WHAT IS NEEDED:
Return all of the entries below, word for word. Omit each picture.

(Saved entries)

================================

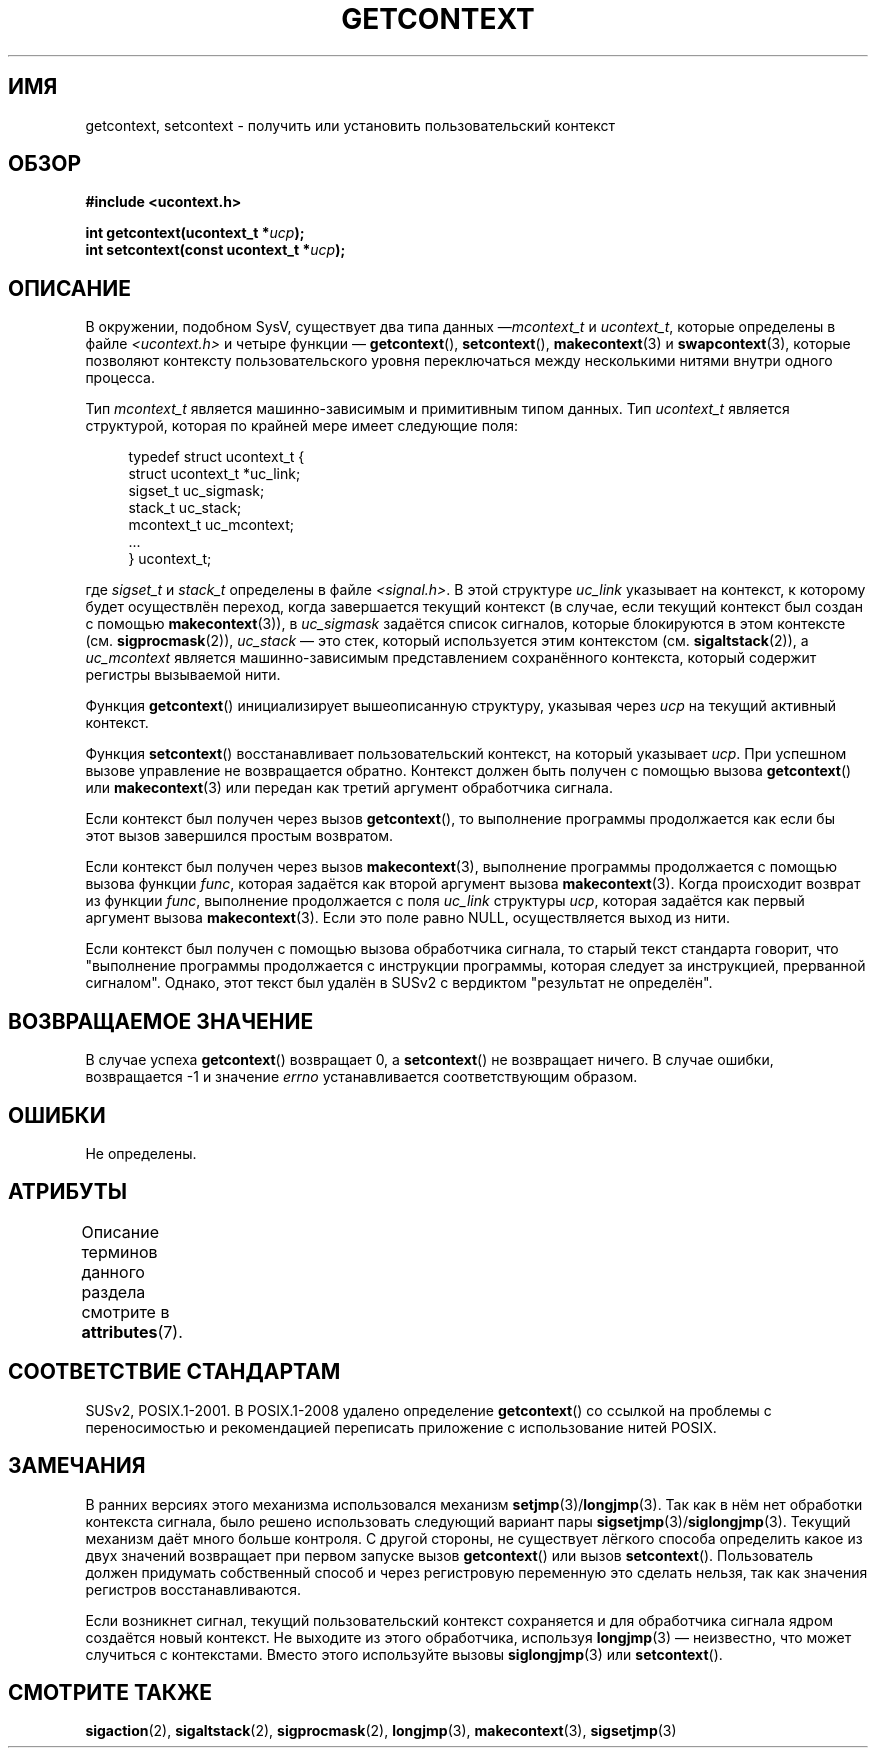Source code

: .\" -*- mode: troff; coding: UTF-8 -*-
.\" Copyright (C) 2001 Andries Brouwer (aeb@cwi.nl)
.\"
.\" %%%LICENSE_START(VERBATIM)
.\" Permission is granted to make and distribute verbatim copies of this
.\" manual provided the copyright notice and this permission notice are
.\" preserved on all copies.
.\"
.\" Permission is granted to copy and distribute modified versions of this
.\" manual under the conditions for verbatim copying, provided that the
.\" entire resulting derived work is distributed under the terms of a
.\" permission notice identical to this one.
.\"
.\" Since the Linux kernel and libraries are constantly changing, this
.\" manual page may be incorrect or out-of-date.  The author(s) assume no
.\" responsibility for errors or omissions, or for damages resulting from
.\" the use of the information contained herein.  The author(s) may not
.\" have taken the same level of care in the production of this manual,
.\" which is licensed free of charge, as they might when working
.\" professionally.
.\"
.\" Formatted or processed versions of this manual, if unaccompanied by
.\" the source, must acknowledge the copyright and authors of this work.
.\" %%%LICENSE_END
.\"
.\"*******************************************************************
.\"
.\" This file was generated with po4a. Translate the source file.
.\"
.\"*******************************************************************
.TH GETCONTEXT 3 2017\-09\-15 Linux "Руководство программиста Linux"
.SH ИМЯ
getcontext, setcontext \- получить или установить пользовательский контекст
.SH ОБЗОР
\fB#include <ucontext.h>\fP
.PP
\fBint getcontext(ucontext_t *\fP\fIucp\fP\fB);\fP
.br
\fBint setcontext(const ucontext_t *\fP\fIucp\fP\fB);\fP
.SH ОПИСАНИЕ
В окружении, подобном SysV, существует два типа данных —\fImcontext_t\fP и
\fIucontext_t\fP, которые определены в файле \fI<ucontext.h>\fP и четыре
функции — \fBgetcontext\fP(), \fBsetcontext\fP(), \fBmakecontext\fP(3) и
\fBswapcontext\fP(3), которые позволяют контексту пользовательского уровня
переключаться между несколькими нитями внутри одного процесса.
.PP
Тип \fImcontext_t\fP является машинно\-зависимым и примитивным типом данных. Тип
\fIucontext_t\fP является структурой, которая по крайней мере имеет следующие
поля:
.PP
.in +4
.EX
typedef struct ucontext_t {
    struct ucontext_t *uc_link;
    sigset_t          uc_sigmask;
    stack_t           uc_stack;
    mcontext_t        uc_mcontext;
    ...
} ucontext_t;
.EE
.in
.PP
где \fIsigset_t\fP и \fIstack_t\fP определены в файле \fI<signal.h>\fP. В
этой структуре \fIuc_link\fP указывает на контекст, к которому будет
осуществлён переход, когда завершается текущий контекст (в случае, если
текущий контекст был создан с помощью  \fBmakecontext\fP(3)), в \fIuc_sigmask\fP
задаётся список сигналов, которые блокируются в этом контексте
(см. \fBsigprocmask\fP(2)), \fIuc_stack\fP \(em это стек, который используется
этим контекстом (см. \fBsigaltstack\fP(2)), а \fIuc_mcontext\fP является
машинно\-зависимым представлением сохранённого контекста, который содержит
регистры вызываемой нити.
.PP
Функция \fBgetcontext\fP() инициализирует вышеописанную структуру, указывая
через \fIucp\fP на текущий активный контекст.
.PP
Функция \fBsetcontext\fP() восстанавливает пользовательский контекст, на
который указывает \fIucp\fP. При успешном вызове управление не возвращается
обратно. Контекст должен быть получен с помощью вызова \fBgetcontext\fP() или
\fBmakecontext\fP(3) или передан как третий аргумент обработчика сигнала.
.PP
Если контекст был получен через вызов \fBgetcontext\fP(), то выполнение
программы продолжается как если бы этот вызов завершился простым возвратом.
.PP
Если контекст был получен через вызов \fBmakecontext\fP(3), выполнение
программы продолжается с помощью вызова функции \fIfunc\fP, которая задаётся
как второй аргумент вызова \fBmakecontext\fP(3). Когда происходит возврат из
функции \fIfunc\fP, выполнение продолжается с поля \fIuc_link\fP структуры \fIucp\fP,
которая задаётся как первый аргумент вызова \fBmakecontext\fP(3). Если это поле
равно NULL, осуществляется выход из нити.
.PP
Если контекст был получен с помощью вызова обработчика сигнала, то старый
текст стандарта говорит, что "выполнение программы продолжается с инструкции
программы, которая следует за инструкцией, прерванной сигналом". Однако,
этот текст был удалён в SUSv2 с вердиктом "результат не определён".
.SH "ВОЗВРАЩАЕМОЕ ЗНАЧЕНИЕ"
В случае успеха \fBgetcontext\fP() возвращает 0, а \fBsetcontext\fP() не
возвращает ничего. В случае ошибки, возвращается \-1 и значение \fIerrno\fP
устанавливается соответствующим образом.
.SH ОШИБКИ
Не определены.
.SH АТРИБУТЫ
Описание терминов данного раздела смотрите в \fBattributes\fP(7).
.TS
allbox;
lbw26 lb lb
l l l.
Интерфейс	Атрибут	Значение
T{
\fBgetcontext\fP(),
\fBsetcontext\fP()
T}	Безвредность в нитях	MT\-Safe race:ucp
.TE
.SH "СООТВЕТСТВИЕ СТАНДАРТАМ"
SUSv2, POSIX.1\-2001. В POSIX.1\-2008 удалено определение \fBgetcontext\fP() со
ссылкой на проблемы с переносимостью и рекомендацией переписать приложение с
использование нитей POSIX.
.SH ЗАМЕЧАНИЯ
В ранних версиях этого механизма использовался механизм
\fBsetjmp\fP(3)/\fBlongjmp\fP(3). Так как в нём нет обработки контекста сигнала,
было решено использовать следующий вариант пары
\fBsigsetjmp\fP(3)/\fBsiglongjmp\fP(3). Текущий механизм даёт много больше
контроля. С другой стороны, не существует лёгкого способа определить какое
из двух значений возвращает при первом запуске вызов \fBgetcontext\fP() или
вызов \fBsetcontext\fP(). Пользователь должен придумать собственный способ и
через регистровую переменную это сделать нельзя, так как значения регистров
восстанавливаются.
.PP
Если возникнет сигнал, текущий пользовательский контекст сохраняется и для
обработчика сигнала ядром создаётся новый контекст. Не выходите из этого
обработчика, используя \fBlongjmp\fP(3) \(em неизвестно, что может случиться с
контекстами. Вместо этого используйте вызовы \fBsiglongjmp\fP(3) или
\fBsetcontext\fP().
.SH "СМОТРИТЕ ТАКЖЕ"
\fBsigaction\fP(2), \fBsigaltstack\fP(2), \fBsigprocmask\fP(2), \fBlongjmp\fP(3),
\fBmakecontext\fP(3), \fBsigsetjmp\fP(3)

================================

SOLUTION FOR THIS PROBLEM:
Source code

: .\" -*- mode: troff; coding: UTF-8 -*-
.\" Copyright (C) 2001 Andries Brouwer (aeb@cwi.nl)
.\"
.\" %%%LICENSE_START(VERBATIM)
.\" Permission is granted to make and distribute verbatim copies of this
.\" manual provided the copyright notice and this permission notice are
.\" preserved on all copies.
.\"
.\" Permission is granted to copy and distribute modified versions of this
.\" manual under the conditions for verbatim copying, provided that the
.\" entire resulting derived work is distributed under the terms of a
.\" permission notice identical to this one.
.\"
.\" Since the Linux kernel and libraries are constantly changing, this
.\" manual page may be incorrect or out-of-date.  The author(s) assume no
.\" responsibility for errors or omissions, or for damages resulting from
.\" the use of the information contained herein.  The author(s) may not
.\" have taken the same level of care in the production of this manual,
.\" which is licensed free of charge, as they might when working
.\" professionally.
.\"
.\" Formatted or processed versions of this manual, if unaccompanied by
.\" the source, must acknowledge the copyright and authors of this work.
.\" %%%LICENSE_END
.\"
.\"*******************************************************************
.\"
.\" This file was generated with po4a. Translate the source file.
.\"
.\"*******************************************************************
.TH GETCONTEXT 3 2017\-09\-15 Linux "Руководство программиста Linux"
.SH ИМЯ
getcontext, setcontext \- получить или установить пользовательский контекст
.SH ОБЗОР
\fB#include <ucontext.h>\fP
.PP
\fBint getcontext(ucontext_t *\fP\fIucp\fP\fB);\fP
.br
\fBint setcontext(const ucontext_t *\fP\fIucp\fP\fB);\fP
.SH ОПИСАНИЕ
В окружении, подобном SysV, существует два типа данных —\fImcontext_t\fP и
\fIucontext_t\fP, которые определены в файле \fI<ucontext.h>\fP и четыре
функции — \fBgetcontext\fP(), \fBsetcontext\fP(), \fBmakecontext\fP(3) и
\fBswapcontext\fP(3), которые позволяют контексту пользовательского уровня
переключаться между несколькими нитями внутри одного процесса.
.PP
Тип \fImcontext_t\fP является машинно\-зависимым и примитивным типом данных. Тип
\fIucontext_t\fP является структурой, которая по крайней мере имеет следующие
поля:
.PP
.in +4
.EX
typedef struct ucontext_t {
    struct ucontext_t *uc_link;
    sigset_t          uc_sigmask;
    stack_t           uc_stack;
    mcontext_t        uc_mcontext;
    ...
} ucontext_t;
.EE
.in
.PP
где \fIsigset_t\fP и \fIstack_t\fP определены в файле \fI<signal.h>\fP. В
этой структуре \fIuc_link\fP указывает на контекст, к которому будет
осуществлён переход, когда завершается текущий контекст (в случае, если
текущий контекст был создан с помощью  \fBmakecontext\fP(3)), в \fIuc_sigmask\fP
задаётся список сигналов, которые блокируются в этом контексте
(см. \fBsigprocmask\fP(2)), \fIuc_stack\fP \(em это стек, который используется
этим контекстом (см. \fBsigaltstack\fP(2)), а \fIuc_mcontext\fP является
машинно\-зависимым представлением сохранённого контекста, который содержит
регистры вызываемой нити.
.PP
Функция \fBgetcontext\fP() инициализирует вышеописанную структуру, указывая
через \fIucp\fP на текущий активный контекст.
.PP
Функция \fBsetcontext\fP() восстанавливает пользовательский контекст, на
который указывает \fIucp\fP. При успешном вызове управление не возвращается
обратно. Контекст должен быть получен с помощью вызова \fBgetcontext\fP() или
\fBmakecontext\fP(3) или передан как третий аргумент обработчика сигнала.
.PP
Если контекст был получен через вызов \fBgetcontext\fP(), то выполнение
программы продолжается как если бы этот вызов завершился простым возвратом.
.PP
Если контекст был получен через вызов \fBmakecontext\fP(3), выполнение
программы продолжается с помощью вызова функции \fIfunc\fP, которая задаётся
как второй аргумент вызова \fBmakecontext\fP(3). Когда происходит возврат из
функции \fIfunc\fP, выполнение продолжается с поля \fIuc_link\fP структуры \fIucp\fP,
которая задаётся как первый аргумент вызова \fBmakecontext\fP(3). Если это поле
равно NULL, осуществляется выход из нити.
.PP
Если контекст был получен с помощью вызова обработчика сигнала, то старый
текст стандарта говорит, что "выполнение программы продолжается с инструкции
программы, которая следует за инструкцией, прерванной сигналом". Однако,
этот текст был удалён в SUSv2 с вердиктом "результат не определён".
.SH "ВОЗВРАЩАЕМОЕ ЗНАЧЕНИЕ"
В случае успеха \fBgetcontext\fP() возвращает 0, а \fBsetcontext\fP() не
возвращает ничего. В случае ошибки, возвращается \-1 и значение \fIerrno\fP
устанавливается соответствующим образом.
.SH ОШИБКИ
Не определены.
.SH АТРИБУТЫ
Описание терминов данного раздела смотрите в \fBattributes\fP(7).
.TS
allbox;
lbw26 lb lb
l l l.
Интерфейс	Атрибут	Значение
T{
\fBgetcontext\fP(),
\fBsetcontext\fP()
T}	Безвредность в нитях	MT\-Safe race:ucp
.TE
.SH "СООТВЕТСТВИЕ СТАНДАРТАМ"
SUSv2, POSIX.1\-2001. В POSIX.1\-2008 удалено определение \fBgetcontext\fP() со
ссылкой на проблемы с переносимостью и рекомендацией переписать приложение с
использование нитей POSIX.
.SH ЗАМЕЧАНИЯ
В ранних версиях этого механизма использовался механизм
\fBsetjmp\fP(3)/\fBlongjmp\fP(3). Так как в нём нет обработки контекста сигнала,
было решено использовать следующий вариант пары
\fBsigsetjmp\fP(3)/\fBsiglongjmp\fP(3). Текущий механизм даёт много больше
контроля. С другой стороны, не существует лёгкого способа определить какое
из двух значений возвращает при первом запуске вызов \fBgetcontext\fP() или
вызов \fBsetcontext\fP(). Пользователь должен придумать собственный способ и
через регистровую переменную это сделать нельзя, так как значения регистров
восстанавливаются.
.PP
Если возникнет сигнал, текущий пользовательский контекст сохраняется и для
обработчика сигнала ядром создаётся новый контекст. Не выходите из этого
обработчика, используя \fBlongjmp\fP(3) \(em неизвестно, что может случиться с
контекстами. Вместо этого используйте вызовы \fBsiglongjmp\fP(3) или
\fBsetcontext\fP().
.SH "СМОТРИТЕ ТАКЖЕ"
\fBsigaction\fP(2), \fBsigaltstack\fP(2), \fBsigprocmask\fP(2), \fBlongjmp\fP(3),
\fBmakecontext\fP(3), \fBsigsetjmp\fP(3)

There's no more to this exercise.